Por outro lado, constata-se que no CPPT se utiliza a expressão «vícios» quando se pretende aludir, genericamente, a todas as ilegalidades susceptíveis de conduzirem à anulação dos actos, como é o caso dos arts. 101.º (arguição subsidiária de vícios) e 124.º (ordem de conhecimento dos vícios na sentença).
Por isso, é de concluir que o uso daquela expressão «erro», tem um alcance restritivo do tipo de vícios que podem servir de base ao direito a juros indemnizatórios.
Esta é, aliás, uma restrição que se compreende.
Na verdade, a existência de vícios de forma ou incompetência significa que houve uma violação de direitos procedimentais e formais dos administrados e, por isso, justifica-se a anulação do acto por estar afectado de ilegalidade.

» ENUNCIADO 1:
Copie sem alterações todas as linhas da listagem, desde a que contém "order: Malvales" até ao final da listagem.
O texto e a listagem não têm qualquer relação entre si.

» DADOS REGISTADOS:
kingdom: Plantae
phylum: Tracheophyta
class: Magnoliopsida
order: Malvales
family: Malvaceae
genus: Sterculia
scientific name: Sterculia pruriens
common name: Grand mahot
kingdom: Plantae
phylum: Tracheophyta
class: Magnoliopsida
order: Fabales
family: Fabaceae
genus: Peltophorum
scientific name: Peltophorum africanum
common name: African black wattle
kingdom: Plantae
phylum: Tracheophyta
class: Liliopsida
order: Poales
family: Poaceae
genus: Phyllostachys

» ENUNCIADO 2:
Dê continuidade ao texto sobre os vícios dos actos e os juros indemnizatórios, começando depois da última frase apresentada.

» RESPOSTA 1:
order: Malvales
family: Malvaceae
genus: Sterculia
scientific name: Sterculia pruriens
common name: Grand mahot
kingdom: Plantae
phylum: Tracheophyta
class: Magnoliopsida
order: Fabales
family: Fabaceae
genus: Peltophorum
scientific name: Peltophorum africanum
common name: African black wattle
kingdom: Plantae
phylum: Tracheophyta
class: Liliopsida
order: Poales
family: Poaceae
genus: Phyllostachys

» RESPOSTA 2:
Mas, o reconhecimento judicial de um vício daqueles tipos não implica a existência de qualquer vício na relação jurídica tributária, isto é, não implica qualquer juízo sobre o carácter devido ou indevido da prestação pecuniária cobrada pela Administração Fiscal com base no acto inválido, limitando-se a exprimir a desconformidade com a lei do procedimento adoptado para a declarar ou cobrar ou preterição de formalidade legal ou a falta de competência da autoridade que a exigiu.
Ora, é inquestionável que, quando se detecta um vício respeitante à relação jurídica tributária, se impõe a atribuição de uma indemnização ao contribuinte, pois a existência desse vício implica a lesão de uma situação jurídica subjectiva, consubstanciada na imposição ao contribuinte da efectivação de uma prestação patrimonial contrária ao direito.
Por isso, justifica-se que, nestas situações, não estando em dúvida que a exigência patrimonial feita ao contribuinte implica para ele um prejuízo não admitido pelas normas fiscais substantivas, se dê como assente a sua existência e se presuma o montante desse prejuízo, fazendo-se a sua avaliação antecipada, através da fixação de juros indemnizatórios a favor do contribuinte.
Porém, nos casos em que o vício que leva à anulação do acto é relativo a uma norma que regula a actividade da Administração, aquela nada revela sobre a ilicitude da relação jurídica fiscal e sobre o carácter indevido da prestação, à face das normas fiscais substantivas.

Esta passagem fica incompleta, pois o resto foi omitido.